Linearity and reduction to only computing the shapes of the operator space basis

Observe that the expression for the shape functions \[ \b{\chi}_{\mathcal{L}}(\vec{p}) = (\mathcal{L}\b{b})(\vec{p})^\T (WB)^+W \] is linear in $\mathcal{L}$. This follows from the fact that if $\mathcal{L} = \mathcal{L}_1 + \mathcal{L}_2$, the vector of derivative values $(\mathcal{L}\b{b})(\vec{p}) = ((\mathcal{L}_1 + \mathcal{L}_2)\b{b})(\vec{p}) = (\mathcal{L}_1\b{b} + \mathcal{L}_2\b{b})(\vec{p}) = (\mathcal{L}_1\b{b})(\vec p) + (\mathcal{L}_2\b{b})(\vec p)$ and consequently $$\b{\chi}_{\mathcal{L}}(\vec{p}) = \b{\chi}_{\mathcal{L}_1}(\vec{p}) + \b{\chi}_{\mathcal{L}_2}(\vec{p}).$$

Say that your equation constitutes of operators up to a certain $k$-th order.

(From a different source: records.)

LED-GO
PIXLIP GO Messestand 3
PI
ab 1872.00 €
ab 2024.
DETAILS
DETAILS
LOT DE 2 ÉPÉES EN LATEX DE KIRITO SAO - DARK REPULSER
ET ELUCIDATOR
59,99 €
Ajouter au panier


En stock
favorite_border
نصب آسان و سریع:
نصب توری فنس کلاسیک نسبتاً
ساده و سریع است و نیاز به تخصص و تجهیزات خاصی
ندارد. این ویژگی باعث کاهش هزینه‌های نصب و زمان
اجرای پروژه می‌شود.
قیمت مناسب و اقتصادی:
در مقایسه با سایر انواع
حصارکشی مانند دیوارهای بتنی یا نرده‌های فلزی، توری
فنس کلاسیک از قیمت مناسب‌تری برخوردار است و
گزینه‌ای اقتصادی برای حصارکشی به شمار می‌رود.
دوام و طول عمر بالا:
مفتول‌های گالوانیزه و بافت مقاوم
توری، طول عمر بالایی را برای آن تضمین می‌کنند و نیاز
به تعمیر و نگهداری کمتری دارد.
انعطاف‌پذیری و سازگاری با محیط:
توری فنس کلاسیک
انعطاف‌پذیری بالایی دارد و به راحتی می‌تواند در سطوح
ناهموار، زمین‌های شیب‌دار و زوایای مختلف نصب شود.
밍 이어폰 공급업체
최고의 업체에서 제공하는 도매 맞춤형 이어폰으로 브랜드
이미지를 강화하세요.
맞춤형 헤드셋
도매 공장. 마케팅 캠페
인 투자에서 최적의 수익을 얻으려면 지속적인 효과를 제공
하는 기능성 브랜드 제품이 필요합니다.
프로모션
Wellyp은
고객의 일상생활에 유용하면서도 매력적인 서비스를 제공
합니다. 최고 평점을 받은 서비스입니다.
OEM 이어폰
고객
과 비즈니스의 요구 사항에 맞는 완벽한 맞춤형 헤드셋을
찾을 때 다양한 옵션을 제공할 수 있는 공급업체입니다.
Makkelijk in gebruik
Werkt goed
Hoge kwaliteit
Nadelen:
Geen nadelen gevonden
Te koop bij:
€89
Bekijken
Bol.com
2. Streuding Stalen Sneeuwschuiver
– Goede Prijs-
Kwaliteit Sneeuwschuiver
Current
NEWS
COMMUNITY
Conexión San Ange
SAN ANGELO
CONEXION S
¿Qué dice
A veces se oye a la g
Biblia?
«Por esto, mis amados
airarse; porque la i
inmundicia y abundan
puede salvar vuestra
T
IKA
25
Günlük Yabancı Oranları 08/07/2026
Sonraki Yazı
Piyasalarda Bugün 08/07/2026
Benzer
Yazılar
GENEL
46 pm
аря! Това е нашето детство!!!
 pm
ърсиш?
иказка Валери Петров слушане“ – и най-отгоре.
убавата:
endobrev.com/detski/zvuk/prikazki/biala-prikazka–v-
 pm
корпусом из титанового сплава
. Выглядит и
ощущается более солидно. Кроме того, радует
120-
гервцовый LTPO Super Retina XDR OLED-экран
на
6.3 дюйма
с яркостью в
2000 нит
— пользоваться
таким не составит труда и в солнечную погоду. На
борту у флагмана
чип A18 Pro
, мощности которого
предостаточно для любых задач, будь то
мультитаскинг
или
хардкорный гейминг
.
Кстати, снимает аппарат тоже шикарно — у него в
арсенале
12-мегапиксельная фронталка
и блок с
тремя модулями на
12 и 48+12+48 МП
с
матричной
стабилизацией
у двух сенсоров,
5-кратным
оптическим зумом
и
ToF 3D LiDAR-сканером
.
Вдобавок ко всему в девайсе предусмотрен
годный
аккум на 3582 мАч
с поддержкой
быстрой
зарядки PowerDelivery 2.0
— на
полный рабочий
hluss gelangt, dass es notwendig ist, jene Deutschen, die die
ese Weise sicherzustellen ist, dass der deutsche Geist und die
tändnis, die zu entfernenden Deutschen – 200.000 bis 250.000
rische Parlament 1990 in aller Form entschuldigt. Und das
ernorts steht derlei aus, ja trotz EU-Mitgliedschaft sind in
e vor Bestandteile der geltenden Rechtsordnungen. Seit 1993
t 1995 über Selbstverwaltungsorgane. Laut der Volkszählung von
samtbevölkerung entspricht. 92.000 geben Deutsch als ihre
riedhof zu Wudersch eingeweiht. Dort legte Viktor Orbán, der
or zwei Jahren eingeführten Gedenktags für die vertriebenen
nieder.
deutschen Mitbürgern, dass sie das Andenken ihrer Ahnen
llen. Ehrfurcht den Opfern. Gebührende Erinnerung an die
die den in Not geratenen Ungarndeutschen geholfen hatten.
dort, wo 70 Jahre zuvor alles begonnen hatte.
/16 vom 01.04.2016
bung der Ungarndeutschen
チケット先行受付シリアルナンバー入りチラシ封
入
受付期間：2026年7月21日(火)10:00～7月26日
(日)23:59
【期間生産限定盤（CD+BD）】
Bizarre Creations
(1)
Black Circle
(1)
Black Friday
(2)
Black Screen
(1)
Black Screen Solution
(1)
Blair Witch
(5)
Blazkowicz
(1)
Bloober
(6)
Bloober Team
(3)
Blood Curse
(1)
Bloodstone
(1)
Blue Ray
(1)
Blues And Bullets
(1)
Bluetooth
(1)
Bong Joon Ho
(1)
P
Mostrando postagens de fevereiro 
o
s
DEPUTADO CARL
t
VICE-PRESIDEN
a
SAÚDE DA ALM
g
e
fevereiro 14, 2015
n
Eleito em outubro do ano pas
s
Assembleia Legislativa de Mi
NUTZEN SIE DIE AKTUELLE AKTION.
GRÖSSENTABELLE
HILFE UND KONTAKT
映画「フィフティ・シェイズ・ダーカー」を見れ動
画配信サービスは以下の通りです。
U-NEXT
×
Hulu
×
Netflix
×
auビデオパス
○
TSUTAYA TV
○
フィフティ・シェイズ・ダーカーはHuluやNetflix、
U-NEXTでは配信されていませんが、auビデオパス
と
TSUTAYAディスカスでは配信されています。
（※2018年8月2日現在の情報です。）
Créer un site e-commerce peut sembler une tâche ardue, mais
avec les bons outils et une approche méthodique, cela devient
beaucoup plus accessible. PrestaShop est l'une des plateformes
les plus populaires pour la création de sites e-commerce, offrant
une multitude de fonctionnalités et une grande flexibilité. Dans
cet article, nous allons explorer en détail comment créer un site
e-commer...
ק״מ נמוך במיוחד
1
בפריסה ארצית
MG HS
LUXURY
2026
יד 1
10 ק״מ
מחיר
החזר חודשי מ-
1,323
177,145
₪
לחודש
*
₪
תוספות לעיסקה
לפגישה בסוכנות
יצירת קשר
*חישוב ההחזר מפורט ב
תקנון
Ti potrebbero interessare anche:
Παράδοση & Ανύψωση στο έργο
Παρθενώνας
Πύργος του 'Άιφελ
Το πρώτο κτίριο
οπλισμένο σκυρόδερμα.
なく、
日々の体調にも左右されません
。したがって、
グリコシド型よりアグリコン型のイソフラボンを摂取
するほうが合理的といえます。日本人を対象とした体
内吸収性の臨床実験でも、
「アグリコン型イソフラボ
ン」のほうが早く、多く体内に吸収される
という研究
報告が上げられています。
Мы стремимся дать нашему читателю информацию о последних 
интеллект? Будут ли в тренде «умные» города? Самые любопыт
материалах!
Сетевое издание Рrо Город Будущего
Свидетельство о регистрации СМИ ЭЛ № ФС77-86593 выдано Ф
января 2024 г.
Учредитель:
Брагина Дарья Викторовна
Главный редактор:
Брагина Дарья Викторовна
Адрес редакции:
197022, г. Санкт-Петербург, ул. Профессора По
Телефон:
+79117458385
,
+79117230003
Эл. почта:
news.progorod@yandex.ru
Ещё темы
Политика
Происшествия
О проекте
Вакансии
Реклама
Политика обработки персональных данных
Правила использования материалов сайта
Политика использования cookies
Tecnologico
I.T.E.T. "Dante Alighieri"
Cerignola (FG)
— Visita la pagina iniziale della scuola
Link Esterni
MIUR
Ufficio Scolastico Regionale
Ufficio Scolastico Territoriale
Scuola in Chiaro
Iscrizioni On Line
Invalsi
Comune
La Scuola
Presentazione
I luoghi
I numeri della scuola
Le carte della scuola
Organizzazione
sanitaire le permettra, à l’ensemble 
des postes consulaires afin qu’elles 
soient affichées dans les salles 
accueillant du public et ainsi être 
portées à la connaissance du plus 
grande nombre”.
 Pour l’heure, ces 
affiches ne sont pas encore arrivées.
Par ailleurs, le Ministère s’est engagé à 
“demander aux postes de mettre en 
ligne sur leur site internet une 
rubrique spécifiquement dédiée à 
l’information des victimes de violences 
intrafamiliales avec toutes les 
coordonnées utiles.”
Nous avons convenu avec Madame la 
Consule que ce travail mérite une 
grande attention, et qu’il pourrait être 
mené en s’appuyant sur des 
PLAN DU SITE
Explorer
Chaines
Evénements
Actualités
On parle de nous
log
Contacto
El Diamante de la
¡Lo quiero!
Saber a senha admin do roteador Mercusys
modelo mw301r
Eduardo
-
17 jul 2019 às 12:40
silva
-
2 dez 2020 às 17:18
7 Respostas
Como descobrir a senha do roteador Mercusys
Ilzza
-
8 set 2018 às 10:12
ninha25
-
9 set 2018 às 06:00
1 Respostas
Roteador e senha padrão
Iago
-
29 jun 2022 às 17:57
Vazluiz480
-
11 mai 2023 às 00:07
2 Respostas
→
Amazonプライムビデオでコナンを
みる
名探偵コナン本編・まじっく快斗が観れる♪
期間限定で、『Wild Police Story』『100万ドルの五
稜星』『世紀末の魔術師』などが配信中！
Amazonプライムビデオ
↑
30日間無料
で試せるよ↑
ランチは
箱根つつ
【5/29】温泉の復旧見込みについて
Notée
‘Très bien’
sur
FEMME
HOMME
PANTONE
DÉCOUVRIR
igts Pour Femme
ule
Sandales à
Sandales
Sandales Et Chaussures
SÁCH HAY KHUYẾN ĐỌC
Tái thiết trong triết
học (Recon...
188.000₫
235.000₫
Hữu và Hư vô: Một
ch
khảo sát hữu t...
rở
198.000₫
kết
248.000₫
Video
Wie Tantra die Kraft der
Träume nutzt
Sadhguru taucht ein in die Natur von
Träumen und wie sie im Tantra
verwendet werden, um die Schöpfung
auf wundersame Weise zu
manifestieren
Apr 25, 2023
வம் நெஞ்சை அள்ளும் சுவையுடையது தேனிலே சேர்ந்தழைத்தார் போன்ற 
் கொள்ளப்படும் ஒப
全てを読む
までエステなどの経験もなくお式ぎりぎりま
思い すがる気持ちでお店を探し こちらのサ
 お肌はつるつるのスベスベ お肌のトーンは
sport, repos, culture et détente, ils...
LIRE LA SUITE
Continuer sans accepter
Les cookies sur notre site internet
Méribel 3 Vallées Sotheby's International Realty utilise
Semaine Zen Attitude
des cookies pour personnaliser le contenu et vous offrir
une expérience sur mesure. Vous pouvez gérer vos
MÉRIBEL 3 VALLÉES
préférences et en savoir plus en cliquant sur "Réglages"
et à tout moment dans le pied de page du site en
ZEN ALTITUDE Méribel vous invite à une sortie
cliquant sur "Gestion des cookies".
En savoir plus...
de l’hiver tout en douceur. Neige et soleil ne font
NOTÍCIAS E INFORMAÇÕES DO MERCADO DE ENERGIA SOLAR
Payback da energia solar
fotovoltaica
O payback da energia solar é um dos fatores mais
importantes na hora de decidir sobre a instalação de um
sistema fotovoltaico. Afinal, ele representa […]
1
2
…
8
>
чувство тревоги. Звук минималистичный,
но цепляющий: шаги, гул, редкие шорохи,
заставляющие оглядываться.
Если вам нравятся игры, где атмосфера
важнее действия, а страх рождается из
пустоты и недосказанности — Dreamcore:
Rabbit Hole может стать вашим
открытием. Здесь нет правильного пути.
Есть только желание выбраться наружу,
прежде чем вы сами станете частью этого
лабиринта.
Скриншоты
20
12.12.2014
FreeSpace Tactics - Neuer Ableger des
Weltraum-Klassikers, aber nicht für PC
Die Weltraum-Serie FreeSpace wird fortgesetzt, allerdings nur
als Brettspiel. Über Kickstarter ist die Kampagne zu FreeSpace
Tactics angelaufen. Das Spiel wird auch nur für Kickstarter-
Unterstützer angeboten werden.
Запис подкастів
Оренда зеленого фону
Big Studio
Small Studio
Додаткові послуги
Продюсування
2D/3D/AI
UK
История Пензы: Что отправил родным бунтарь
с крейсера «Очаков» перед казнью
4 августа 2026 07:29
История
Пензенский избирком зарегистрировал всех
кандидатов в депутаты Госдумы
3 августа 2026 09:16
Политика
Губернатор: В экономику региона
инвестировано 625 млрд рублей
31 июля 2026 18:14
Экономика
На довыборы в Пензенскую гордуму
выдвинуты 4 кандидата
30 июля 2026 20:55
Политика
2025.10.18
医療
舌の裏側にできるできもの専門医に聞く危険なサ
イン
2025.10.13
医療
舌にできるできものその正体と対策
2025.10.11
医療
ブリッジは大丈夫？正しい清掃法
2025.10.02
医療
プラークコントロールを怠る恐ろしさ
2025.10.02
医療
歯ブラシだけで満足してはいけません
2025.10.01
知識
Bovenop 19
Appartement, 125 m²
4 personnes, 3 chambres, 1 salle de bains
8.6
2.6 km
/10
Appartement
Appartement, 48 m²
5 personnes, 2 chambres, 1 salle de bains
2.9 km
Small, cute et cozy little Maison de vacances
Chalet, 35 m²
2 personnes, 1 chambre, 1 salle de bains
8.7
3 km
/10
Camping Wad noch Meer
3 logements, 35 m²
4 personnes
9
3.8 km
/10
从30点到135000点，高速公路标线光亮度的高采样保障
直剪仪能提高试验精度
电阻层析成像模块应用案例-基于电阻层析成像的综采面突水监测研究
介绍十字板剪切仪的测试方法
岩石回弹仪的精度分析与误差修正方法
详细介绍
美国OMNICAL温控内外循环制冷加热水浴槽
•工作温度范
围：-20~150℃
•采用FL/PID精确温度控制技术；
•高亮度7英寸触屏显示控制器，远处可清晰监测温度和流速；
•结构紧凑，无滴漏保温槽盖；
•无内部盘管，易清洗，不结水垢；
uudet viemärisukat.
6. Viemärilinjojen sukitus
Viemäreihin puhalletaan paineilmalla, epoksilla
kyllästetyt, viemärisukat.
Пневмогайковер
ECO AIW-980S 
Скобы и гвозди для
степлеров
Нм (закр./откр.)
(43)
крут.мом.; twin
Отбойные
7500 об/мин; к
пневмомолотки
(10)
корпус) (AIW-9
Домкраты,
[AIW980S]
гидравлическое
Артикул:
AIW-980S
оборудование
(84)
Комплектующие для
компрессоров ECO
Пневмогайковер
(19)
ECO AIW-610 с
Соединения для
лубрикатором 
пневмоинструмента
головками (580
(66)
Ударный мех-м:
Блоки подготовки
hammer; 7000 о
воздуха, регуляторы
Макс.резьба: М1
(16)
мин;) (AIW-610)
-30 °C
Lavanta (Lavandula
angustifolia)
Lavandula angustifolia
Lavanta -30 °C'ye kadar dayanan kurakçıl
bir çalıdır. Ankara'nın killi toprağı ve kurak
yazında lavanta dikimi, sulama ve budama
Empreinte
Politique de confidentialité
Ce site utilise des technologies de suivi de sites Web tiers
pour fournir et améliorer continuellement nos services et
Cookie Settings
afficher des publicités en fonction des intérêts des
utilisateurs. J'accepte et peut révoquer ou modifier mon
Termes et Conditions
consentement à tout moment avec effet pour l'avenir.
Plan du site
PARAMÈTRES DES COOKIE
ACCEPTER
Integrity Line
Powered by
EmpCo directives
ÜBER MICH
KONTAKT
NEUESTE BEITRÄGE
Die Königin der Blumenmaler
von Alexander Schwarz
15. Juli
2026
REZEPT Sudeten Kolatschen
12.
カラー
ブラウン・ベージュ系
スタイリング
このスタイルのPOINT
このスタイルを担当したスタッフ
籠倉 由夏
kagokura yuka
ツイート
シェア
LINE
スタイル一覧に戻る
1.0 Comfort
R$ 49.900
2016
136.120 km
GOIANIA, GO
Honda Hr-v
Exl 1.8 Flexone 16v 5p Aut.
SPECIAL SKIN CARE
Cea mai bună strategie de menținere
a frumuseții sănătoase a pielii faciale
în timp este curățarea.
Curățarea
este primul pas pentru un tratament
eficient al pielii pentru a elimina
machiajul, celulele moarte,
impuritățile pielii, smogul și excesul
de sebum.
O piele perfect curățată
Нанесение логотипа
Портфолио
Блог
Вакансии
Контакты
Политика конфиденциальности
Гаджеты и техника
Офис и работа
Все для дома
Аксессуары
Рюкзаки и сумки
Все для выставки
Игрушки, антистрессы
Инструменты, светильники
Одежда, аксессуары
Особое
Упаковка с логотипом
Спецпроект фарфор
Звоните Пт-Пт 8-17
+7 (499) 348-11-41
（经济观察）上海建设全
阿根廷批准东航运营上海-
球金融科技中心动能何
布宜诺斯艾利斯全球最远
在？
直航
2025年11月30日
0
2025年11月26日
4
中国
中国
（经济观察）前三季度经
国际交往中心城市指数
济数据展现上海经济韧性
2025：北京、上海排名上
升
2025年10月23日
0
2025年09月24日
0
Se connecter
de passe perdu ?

Then it is sufficient to compute only shape functions for the basis of that operator space, namely \[ \{\b{\chi}_{\frac{\partial}{\partial x^\alpha}, p}, 1 \leq |\alpha| \leq k \}, \text{ where } \frac{\partial}{\partial x^\alpha} = \frac{\partial^{|\alpha|}}{\partial x_1^{\alpha_1}\cdots \partial x_d^{\alpha_d}} \text{ and } |\alpha| = \sum_{i=1}^d \alpha_i. \] Having the shape functions $\b{\chi}_{\frac{\partial}{\partial x^\alpha}, p}$ available, we write $\mathcal{L}$ in the above basis in point $p$, $\mathcal{L} = \displaystyle \sum_{1 \leq |\alpha| \leq k} a_\alpha(p) \frac{\partial}{\partial x^\alpha}$ and evaluate it's shape function as \[ \b{\chi}_{\mathcal{L}, \vec{p}} = \sum_{1 \leq |\alpha| \leq k} a_\alpha(p) \b{\chi}_{\frac{\partial}{\partial x^\alpha}, p}. \] This saves us space and gives certain elegance to the implementation.